Sanki her bin yılın şaşmaz kuralıdır: Bin yılın her yüz yılında dünya birden karışır. Kurulu yerleşik değişkenler farklılaştırılır, ihlallere el koymakla yükümlü kurumsal yapılar etkisizleşir ve yeni bir denklem kurulmasının yıkıcı hikayeleri yaşanır.
Birinci ve ikinci dünya savaşlarına giden süreçte ve sonrasında ortaya çıkan küresel yapılandırmalar buna örnektir.
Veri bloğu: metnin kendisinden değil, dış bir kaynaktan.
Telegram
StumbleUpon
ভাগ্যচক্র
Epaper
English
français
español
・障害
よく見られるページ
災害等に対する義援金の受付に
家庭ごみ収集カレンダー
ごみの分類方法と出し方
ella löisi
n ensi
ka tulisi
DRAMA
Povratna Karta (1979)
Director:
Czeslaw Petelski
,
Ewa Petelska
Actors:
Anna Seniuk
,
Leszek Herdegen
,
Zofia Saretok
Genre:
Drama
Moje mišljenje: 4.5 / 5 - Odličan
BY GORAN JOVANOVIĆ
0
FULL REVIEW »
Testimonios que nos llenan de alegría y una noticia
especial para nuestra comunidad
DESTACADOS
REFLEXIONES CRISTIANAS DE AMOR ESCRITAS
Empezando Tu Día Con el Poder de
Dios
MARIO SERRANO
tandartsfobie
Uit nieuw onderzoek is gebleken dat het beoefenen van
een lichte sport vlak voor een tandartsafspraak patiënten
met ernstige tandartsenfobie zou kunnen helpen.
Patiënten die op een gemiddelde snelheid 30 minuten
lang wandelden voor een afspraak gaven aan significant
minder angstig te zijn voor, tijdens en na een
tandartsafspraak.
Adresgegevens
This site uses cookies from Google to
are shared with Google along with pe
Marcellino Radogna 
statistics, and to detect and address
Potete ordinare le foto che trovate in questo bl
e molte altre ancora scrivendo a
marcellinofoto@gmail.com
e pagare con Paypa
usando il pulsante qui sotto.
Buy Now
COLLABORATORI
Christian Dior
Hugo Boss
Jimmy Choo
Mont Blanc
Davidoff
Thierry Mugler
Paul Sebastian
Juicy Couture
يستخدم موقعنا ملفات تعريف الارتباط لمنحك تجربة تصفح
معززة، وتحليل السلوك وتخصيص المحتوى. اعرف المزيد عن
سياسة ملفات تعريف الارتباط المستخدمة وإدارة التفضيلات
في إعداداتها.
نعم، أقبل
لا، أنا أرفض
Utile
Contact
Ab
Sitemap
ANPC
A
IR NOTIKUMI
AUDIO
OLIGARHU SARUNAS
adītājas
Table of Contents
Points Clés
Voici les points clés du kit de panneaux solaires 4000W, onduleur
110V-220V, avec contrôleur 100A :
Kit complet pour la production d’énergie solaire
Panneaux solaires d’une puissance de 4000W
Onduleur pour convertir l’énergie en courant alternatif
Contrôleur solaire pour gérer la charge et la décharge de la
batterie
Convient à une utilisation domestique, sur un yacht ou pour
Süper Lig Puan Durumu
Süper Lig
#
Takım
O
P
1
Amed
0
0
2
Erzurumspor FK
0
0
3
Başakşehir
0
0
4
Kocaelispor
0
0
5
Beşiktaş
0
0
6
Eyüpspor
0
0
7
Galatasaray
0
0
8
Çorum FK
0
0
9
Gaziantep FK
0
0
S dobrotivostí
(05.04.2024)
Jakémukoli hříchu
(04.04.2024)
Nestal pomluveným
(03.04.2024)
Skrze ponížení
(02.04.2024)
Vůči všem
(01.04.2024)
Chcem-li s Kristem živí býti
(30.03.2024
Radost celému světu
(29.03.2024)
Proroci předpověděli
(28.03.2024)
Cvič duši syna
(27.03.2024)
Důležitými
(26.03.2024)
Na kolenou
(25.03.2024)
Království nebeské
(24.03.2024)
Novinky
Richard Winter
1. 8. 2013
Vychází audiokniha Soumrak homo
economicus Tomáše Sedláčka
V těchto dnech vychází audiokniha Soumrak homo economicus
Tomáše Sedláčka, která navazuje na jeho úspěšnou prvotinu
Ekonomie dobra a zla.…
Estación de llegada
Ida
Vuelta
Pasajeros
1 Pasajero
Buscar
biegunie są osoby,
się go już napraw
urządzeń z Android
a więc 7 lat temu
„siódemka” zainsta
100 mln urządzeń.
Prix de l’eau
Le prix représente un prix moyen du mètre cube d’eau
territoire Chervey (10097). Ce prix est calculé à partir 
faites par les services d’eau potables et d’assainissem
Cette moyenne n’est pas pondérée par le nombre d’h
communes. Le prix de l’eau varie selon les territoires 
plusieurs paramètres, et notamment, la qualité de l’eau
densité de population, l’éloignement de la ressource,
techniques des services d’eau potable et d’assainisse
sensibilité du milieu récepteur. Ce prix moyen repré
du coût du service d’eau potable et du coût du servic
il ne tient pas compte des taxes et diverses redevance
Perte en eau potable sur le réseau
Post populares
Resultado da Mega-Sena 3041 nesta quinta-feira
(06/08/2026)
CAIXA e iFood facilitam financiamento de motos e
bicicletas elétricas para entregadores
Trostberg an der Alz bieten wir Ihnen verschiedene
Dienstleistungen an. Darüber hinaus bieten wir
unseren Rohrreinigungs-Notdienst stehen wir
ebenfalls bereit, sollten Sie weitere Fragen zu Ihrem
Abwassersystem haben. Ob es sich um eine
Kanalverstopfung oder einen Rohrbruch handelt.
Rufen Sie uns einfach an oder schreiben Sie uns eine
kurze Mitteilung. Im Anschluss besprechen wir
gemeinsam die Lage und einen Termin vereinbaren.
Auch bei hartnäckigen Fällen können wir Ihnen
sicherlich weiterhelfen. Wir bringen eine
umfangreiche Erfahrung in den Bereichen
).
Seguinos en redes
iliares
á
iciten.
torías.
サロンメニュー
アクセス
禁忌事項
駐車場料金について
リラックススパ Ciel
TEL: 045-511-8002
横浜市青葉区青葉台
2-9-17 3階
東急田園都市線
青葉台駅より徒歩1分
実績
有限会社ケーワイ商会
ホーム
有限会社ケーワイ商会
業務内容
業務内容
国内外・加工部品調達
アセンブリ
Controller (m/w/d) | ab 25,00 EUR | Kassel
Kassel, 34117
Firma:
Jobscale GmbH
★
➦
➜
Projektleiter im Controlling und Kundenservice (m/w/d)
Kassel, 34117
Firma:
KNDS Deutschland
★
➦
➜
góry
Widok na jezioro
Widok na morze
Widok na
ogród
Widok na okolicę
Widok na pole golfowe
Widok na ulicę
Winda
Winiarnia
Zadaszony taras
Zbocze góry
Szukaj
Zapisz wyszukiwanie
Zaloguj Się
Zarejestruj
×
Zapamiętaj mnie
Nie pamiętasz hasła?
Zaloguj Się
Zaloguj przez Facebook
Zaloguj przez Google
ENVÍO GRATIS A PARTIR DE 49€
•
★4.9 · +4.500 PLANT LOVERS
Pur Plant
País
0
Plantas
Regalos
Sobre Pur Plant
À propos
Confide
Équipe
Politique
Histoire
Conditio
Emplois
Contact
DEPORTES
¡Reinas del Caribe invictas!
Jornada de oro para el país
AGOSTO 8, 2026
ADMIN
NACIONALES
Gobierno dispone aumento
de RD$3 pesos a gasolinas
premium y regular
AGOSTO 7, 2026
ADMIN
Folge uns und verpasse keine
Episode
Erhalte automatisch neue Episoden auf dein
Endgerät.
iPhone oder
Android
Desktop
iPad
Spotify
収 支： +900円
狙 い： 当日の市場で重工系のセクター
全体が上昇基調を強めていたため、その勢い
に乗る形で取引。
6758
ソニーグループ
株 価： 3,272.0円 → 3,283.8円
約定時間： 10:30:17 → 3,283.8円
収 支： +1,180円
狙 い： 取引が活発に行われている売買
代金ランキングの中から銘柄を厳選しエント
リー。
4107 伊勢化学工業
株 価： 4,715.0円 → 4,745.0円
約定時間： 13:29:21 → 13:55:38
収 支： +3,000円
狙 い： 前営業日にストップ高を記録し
Bugüne kadarki düzen Potsdam Deklerasyonu ve akabinde yaşanan Yalta Konferansı‘nda oluşturulmuştu. Düzenin durağanlaşıp çökmesinin engellenmesi için de “soğuk savaş” oyunlarıyla toplumsal stres birikimi kontrol altında tutuluyordu.
Şimdi yeni bir yüz yıllık kurgu tanımlanmaya çalışılıyor. Önceki unsurların durumu oldukça dramatik… Kimi kendine rağmen öne çıkarılıyor, kimi oportinistler koşullardan kazanç devşirme peşinde, kimi kurgu dışına itilmemek için sahne arıyor…
Süreç sancılı.
Bizim buralarda kafası karışıklarla, olup bitenlerin farkında olmayanların durumları daha acıklı. Sarsıcı gerçek şu ki bugünün dünyası yüz yıllık ezberlerle okunamaz…
Yeni bir dünya kurulurken orada olmak yetmez; dirayet üretip mutfakta olabiliyor musun işte bütün mesele bu.